Imperfect Health

I’m jumping off the ship.  I’m changing course from my alternative health colleagues, gurus, and specialists.   After years of promoting a concept of ideal health and telling patients and friends how they can increase their healthiness, I am changing my tune and simply stating, “I don’t like the idea of perfect health.”

For years, I’ve been trying to wrap my head around the concept of health.  What is it?  When I say I’m healthy what does that mean?  Does it mean that I don’t have any cells in my body that are not working correctly or does it mean that when cells don’t function properly that they are discarded and replaced by new cells?  Is health the absence of symptoms?  Does health truly exist?  Is health one of those Buddhist koans where asking “What is health?” is like asking “What is the sound of one hand clapping?”

In 1948, the World Health Organization defined health as: “a state of complete physical, mental, and social well-being and not merely the absence of disease or infirmity.”   Unfortunately, this resulted with many people feeling deflated.  They accurately deduced that by holding such a definition no one was ever going to be pronounced healthy.

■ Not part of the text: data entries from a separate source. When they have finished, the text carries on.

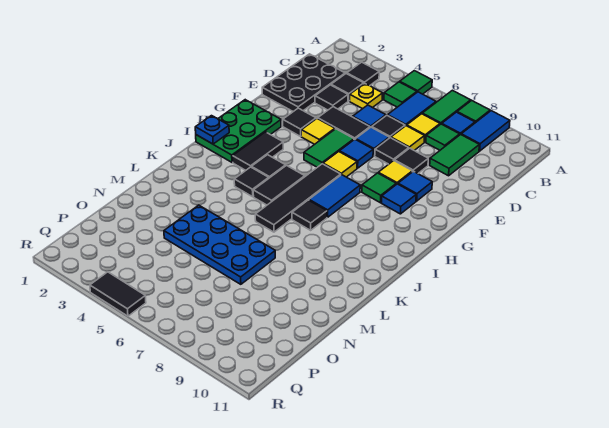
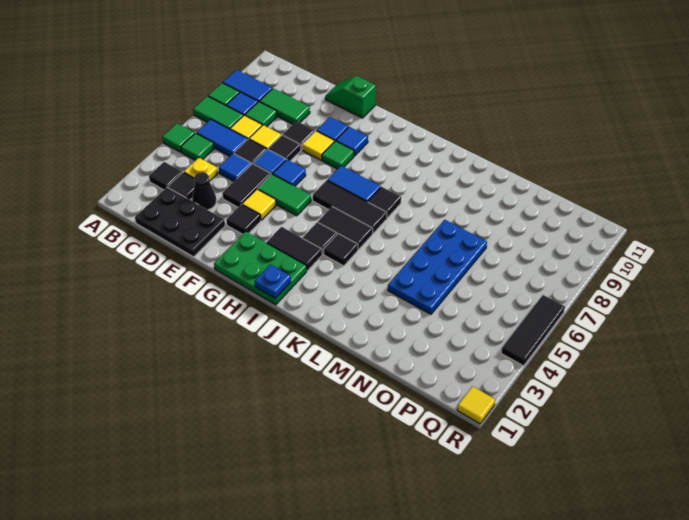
black tile D3 level 1 -> black cone D3 level 1
none -> green slope E11:F11 level 1 top F
yellow tile G6 level 1 -> yellow tile R1 level 1
black tile H6:K6 level 1 -> black tile H6:J6 level 1
black tile R4:R5 level 1 -> black tile R4:R6 level 1

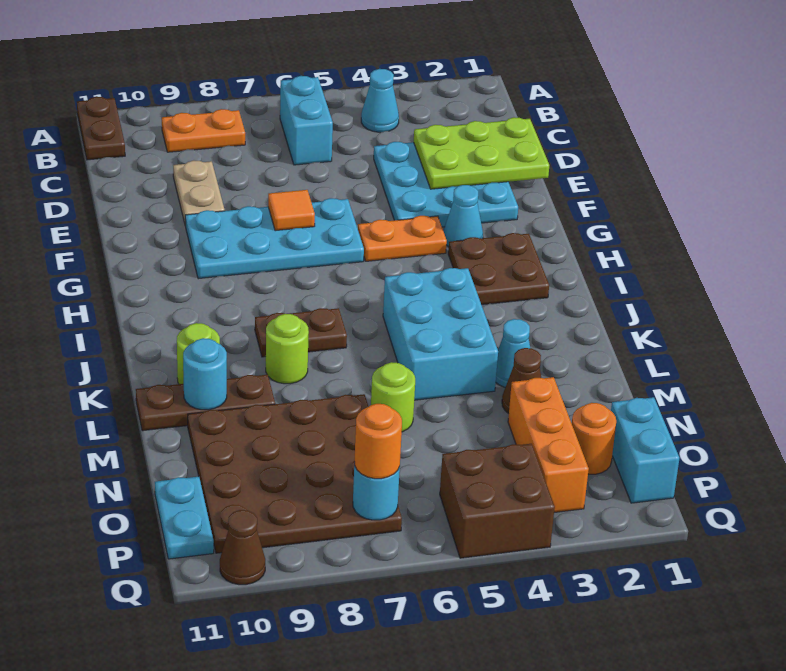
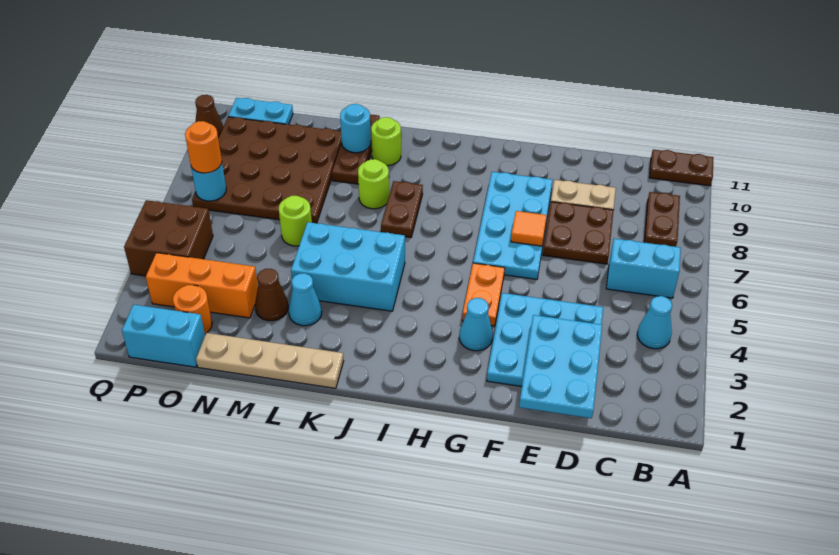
orange plate B8:B9 level 1 -> brown plate B8:B9 level 1
lime plate D1:E3 level 2 -> cyan plate D1:E3 level 2
brown plate H2:I3 level 1 -> brown plate D7:E8 level 1
none -> tan plate K1:N1 level 1

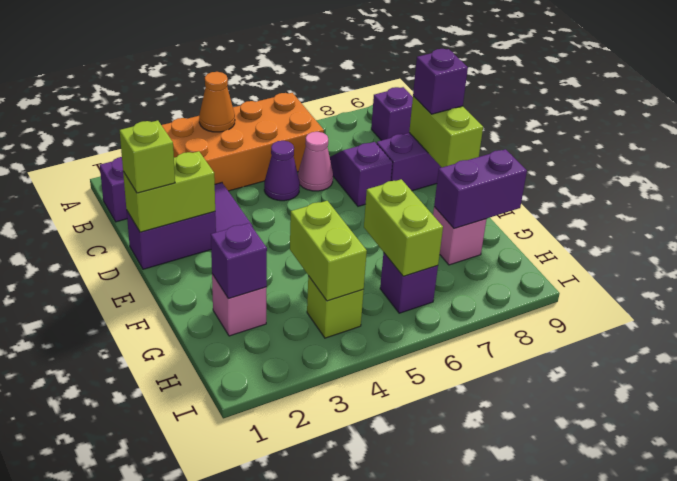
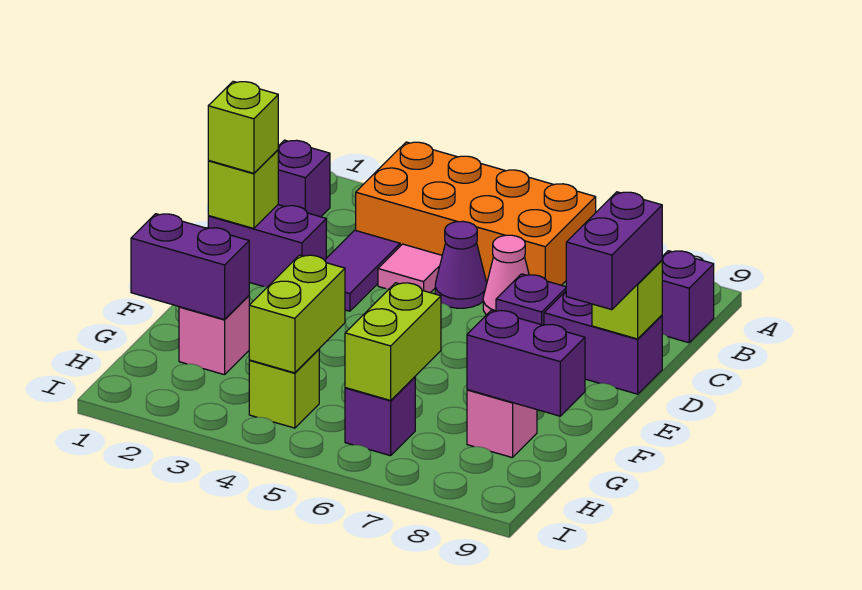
orange cone A4 level 2 -> none
none -> pink tile C4 level 1
lime brick D1:D2 level 2 -> lime brick D1 level 2
lime brick D9:E9 level 2 -> lime brick D9 level 2
purple brick D9 level 3 -> purple brick D9:E9 level 3
purple brick G2 level 2 -> purple brick G1:G2 level 2

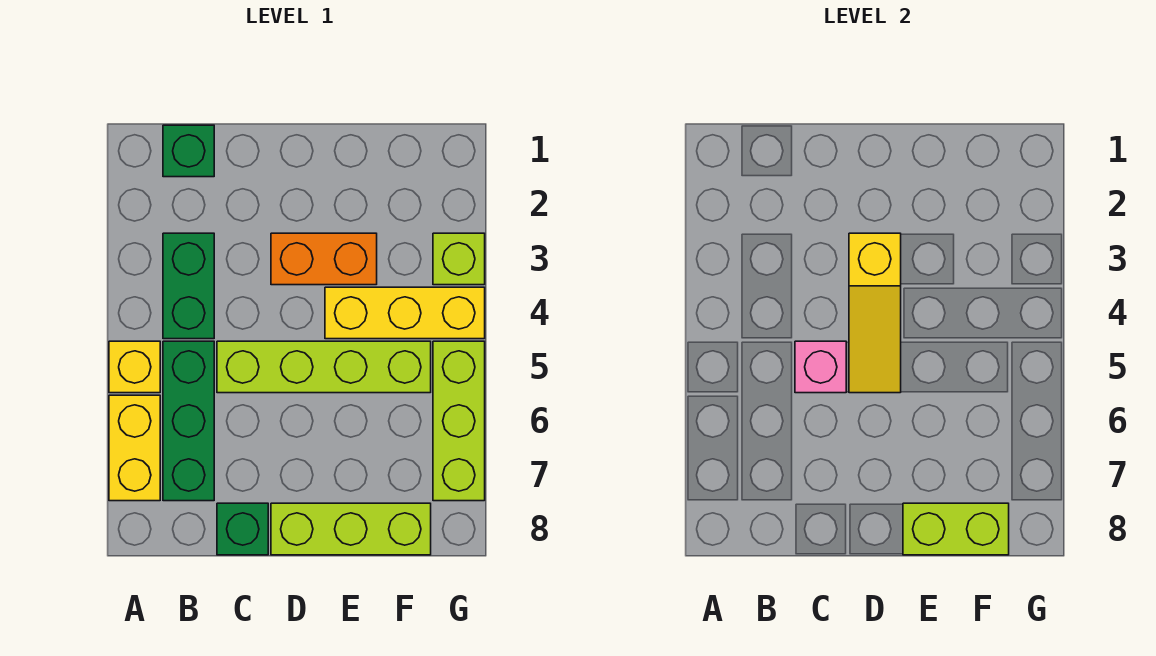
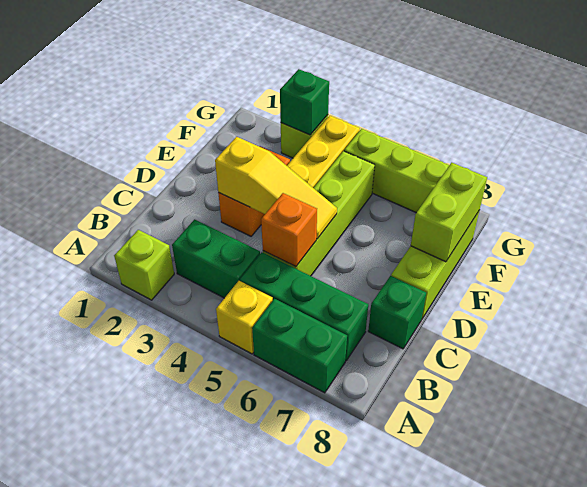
none -> lime brick A2 level 1
yellow brick A6:A7 level 1 -> green brick A6:A7 level 1
green brick B1 level 1 -> green brick G3 level 2
pink brick C5 level 2 -> orange brick C5 level 2

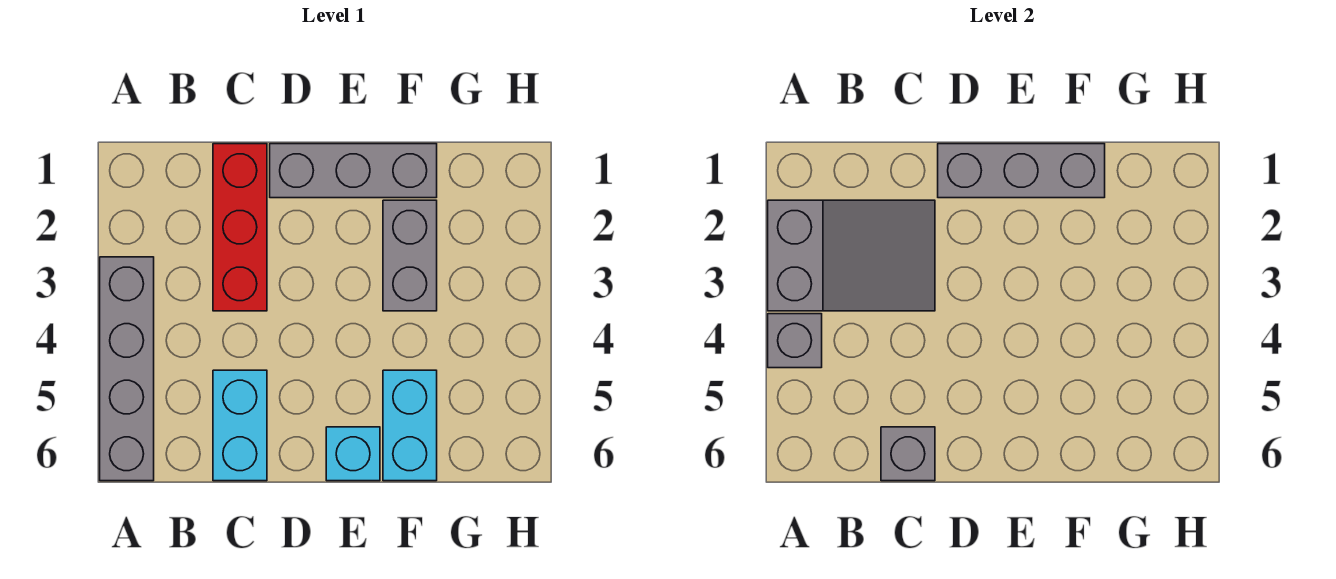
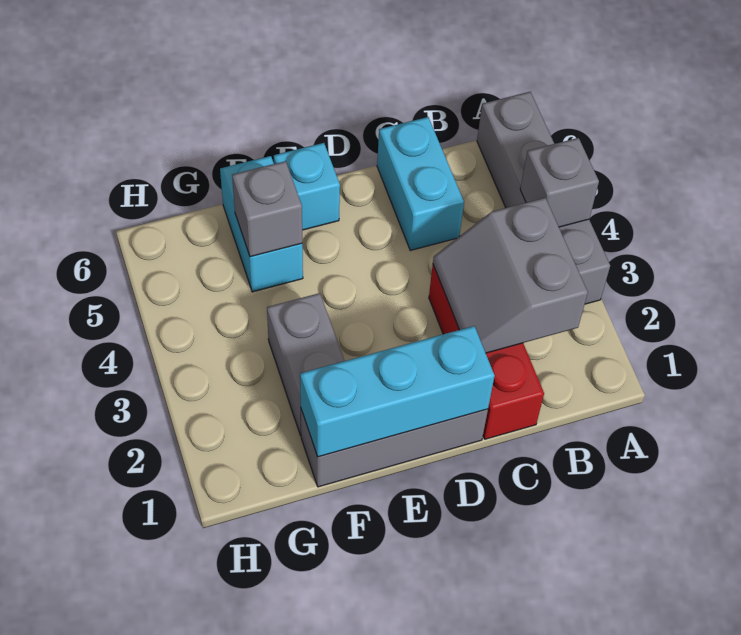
grey slope A2:C3 level 2 top A -> grey slope B2:C3 level 2 top B
grey brick C6 level 2 -> grey brick F5 level 2
grey brick D1:F1 level 2 -> cyan brick D1:F1 level 2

Working in a wholistic health model for 9 years, I have been bombarded by the dogma of perfect health.  Images and rhetoric of wellness, exercise, nutrition, longevity and everything organic have passed my way in the name of good or perfect health.  This rhetotric has saturated my culture.  We have preoccupied our minds with healthier looking skin, stronger  muscles, perfect cholesterol and blood pressure scores, and even the “perfect spine.”    And, in my opinion, herein lies the subtle thief.  The pursuit of perfect health can be very unhealthy.    This definition may drive us to the obsessive pursuit of an unattainable goal.  What is the result of such a belief?

I am dropping this pursuit because  I don’t like the way it feels.  One can never measure up to this model.  It is much the same way a young girl might start thinking she is insufficient if she is not 5′ 11” and 110 lbs.  The pursuit of perfect health may become an obsessive disorder- plagued by insecurities, guilty thoughts, and binge outings.   In my experience, I found this obsession, ironically,  to be unhealthy!  So here are a few suggestions about health that I have found to work for me.

First:

Health is a only a tool.

Maybe this is why the WHO, almost 50 years later, changed its definition to the following:

a resource for everyday life, not the objective of living. Health is a positive concept emphasizing social and personal resources, as well as physical capacities.”

I like this definition.  It helps me to keep perspective.  Health is a tool, not the pursuit.  Making health the reason for living may be a slippery slope.  It is like putting the cart before the horse. We end up serving the “ideal of health” instead of having health serve us.

Second, I believe health to also be about…

Balance

A balanced posture.  A balance of nutritional intake.  A balanced spine and nervous system.  Balance between your cells and your tissues and your organs.  And, maybe most of all, a balanced perspective. These are all attributes of what it means to me to be healthy.  Sacrificing the health of one aspect of us- such as our mind and spirit, for the sake of another aspect of us, such as our body, is not balanced and not healthy.  It reminds me of the young athlete taking steroids to increase their strength at the expense of their liver and reproductive organs.

And so, third, health to me is…

that which collectively empowers the body, mind, and spirit.

Run if you want to run.  Exercise if you want to exercise.  Eat kale if you want to eat kale.  Meditate if you want to meditate.  And sleep if you want to sleep.  All of these things have been shown to have many positive health benefits.  But if you are doing it because you “should” (a cultural dictum) or because you believe the ideal of perfect health is right around the corner (Nirvana), then I caution you.  You may be doing more harm than health to your mind and spirit.  And how healthy would that be?

It may be more healthy to eat a Twinkie and be happy than to refrain from eating it in a spirit of rigid self -loathing.